His work focuses on how these harmful ideas affects individuals excluded from and undermined by the power of Orientalism, and looks to ‘widen the field of discussion, not to set limits in accord with the prevailing authority.’ He argues that the imperialist mind-set gains its power through the disenfranchisement, degradation and alienation of non-Western subjects – the figure of the ‘subaltern.’ As such, Said is a figure that holds authority to account, in responsibly shaping discourse, and to avoid the production of ideas that frame the East inaccurately. Part of this is his insistence that we examine the temperamental and easily influenced conditions of this framing:

‘To build a conceptual framework around a notion of Us-versus-Them is, in effect, to pretend that the principal consideration is epistemological and natural—our civilization is known and accepted, theirs is different and strange—whereas, in fact, the framework separating us from them is belligerent, constructed, and situational.’ Said, E. The Colonial Present: Afghanistan, Palestine and Iraq (Philadelphia, WB Publishing: 2004), p. 24

This is intriguing, because when we are to the territory of ‘temperament’, we are in swampy terrain, and not terra firma.  We as human beings are individual and collective spaghettis of impressions, rules, codes, stories, facts, myths and feelings. And much of what survives in us as adults, whether in groups or alone, are shared memories.  They shape our beliefs.  Most of us will react with flight, fight and fright faced with trauma, danger or tragedy. What soothes us will invariably enable us to be more empathetic, and certainly to function better morally and socially.  Few of us cherish our traumas, unless they serve our vigilance in flight-fright-fight mode.  Much of this is rooted in experience; but some of develops deep roots in our felt-senses – our feelings.  As the writer and poet Maya Angelou says, ‘I have learned that people will forget what you said, people will forget what you did, but people will never forget how you made them feel.’  I think she is right.

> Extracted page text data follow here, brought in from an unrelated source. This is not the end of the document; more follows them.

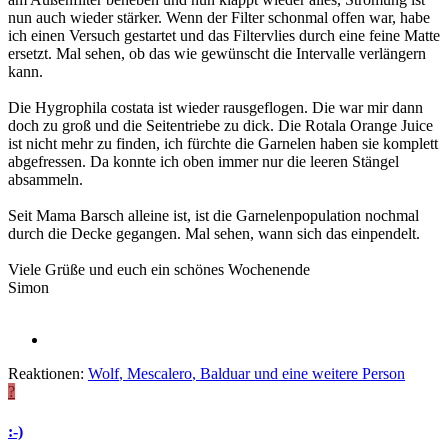
nun auch wieder stärker. Wenn der Filter schonmal offen war, habe
ich einen Versuch gestartet und das Filtervlies durch eine feine Matte
ersetzt. Mal sehen, ob das wie gewünscht die Intervalle verlängern
kann.
Die Hygrophila costata ist wieder rausgeflogen. Die war mir dann
doch zu groß und die Seitentriebe zu dick. Die Rotala Orange Juice
ist nicht mehr zu finden, ich fürchte die Garnelen haben sie komplett
abgefressen. Da konnte ich oben immer nur die leeren Stängel
absammeln.
Seit Mama Barsch alleine ist, ist die Garnelenpopulation nochmal
durch die Decke gegangen. Mal sehen, wann sich das einpendelt.
Viele Grüße und euch ein schönes Wochenende
Simon
Reaktionen:
Wolf
,
Mescalero
,
Balduar
und eine weitere Person
?
:-)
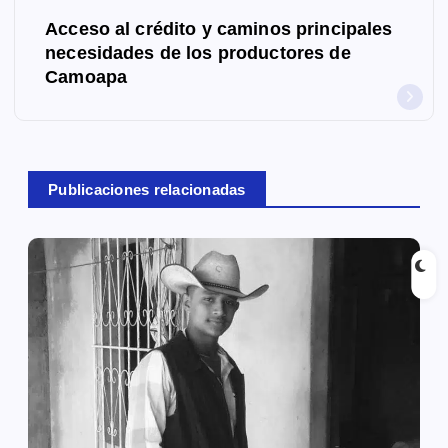
e
Acceso al crédito y caminos principales
g
necesidades de los productores de
Camoapa
a
c
i
Publicaciones relacionadas
ó
n
d
e
e
n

But it isn’t true, either, to say we are ‘feelings, nothing more than feelings…’ (as Morris Albert’s 1975 lyrics have it), and it is actually quite difficult ‘trying to forget my feelings of love’ What one is tackling here would be recognised by Foucault:

Truth isn’t outside power, or lacking in power …  Each society has its regime of truth, its ‘general politics’ of truth: that is, the types of discourse which it accepts and makes function as true; the mechanisms and instances which enable one to distinguish ‘true’ and ‘false’ statements; the means by which each is sanctioned; and the techniques and procedures accorded value in the acquisition of truth; the status of those who are charged with saying what counts as true.  M. Foucault, Power/Knowledge: Selected Interviews and Other Writings, 1972-1977 (New York: Pantheon, 1980), p. 131. 

As Steven Lukes perceptively says,

…conceptions of power may be divided into two very broad categories. On the one hand, there are those which are asymmetrical and tend to involve (actual or potential) conflict and resistance. Such conceptions appear to presuppose a view of social or political relations as competitive and inherently conflictual…On the other hand, there are those conceptions which do not imply that some gain at others’ expense but rather that all may gain: power is a collective capacity or achievement. Such conceptions appear to rest on a view of social or political relations as at least potentially harmonious and communal. S. Lukes, ‘Power and Authority’, in T. Bottomore and R. Nisbet (eds), A History of Sociological Analysis, (New York: Basic Books, 1978), p. 636.

Lukes suggests the possibility of power-relations that are ‘harmonious’.  Foucault, however, encourages a hermeneutic of suspicion.  So at the heart of these issues of abuse, power and polity, there are some key questions.  How does truth speak to ecclesial structures of power and polity? What would constitute a good ‘theory of reception’ for the churches in relation to the pain of those who have been disempowered by abuse?  How should the churches initially receive the raw, un-pasteurized anger of victims, when it is directed back towards the manifest abuses of power, practice, trust, role and identity, perpetrated by the churches?